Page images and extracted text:

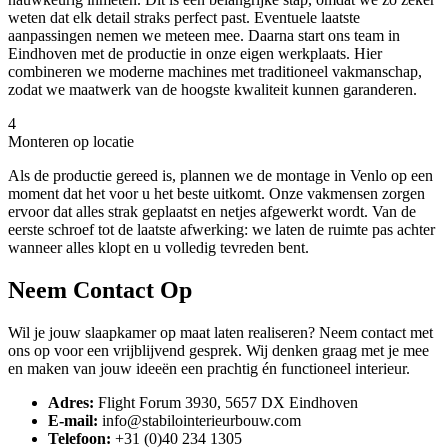
weten dat elk detail straks perfect past. Eventuele laatste
aanpassingen nemen we meteen mee. Daarna start ons team in
Eindhoven met de productie in onze eigen werkplaats. Hier
combineren we moderne machines met traditioneel vakmanschap,
zodat we maatwerk van de hoogste kwaliteit kunnen garanderen.
4
Monteren op locatie
Als de productie gereed is, plannen we de montage in Venlo op een
moment dat het voor u het beste uitkomt. Onze vakmensen zorgen
ervoor dat alles strak geplaatst en netjes afgewerkt wordt. Van de
eerste schroef tot de laatste afwerking: we laten de ruimte pas achter
wanneer alles klopt en u volledig tevreden bent.
Neem Contact Op
Wil je jouw slaapkamer op maat laten realiseren? Neem contact met
ons op voor een vrijblijvend gesprek. Wij denken graag met je mee
en maken van jouw ideeën een prachtig én functioneel interieur.
Adres:
Flight Forum 3930, 5657 DX Eindhoven
E-mail:
info@stabilointerieurbouw.com
Telefoon:
+31 (0)40 234 1305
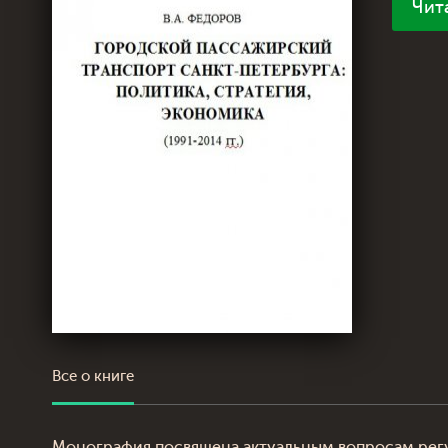
Чит
Все о книге
Монография посвящена актуальным вопросам регу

- _Your objective_
If a line above holds the string "jouw", copy it out.

- _Task output_
Wil je jouw slaapkamer op maat laten realiseren? Neem contact met
en maken van jouw ideeën een prachtig én functioneel interieur.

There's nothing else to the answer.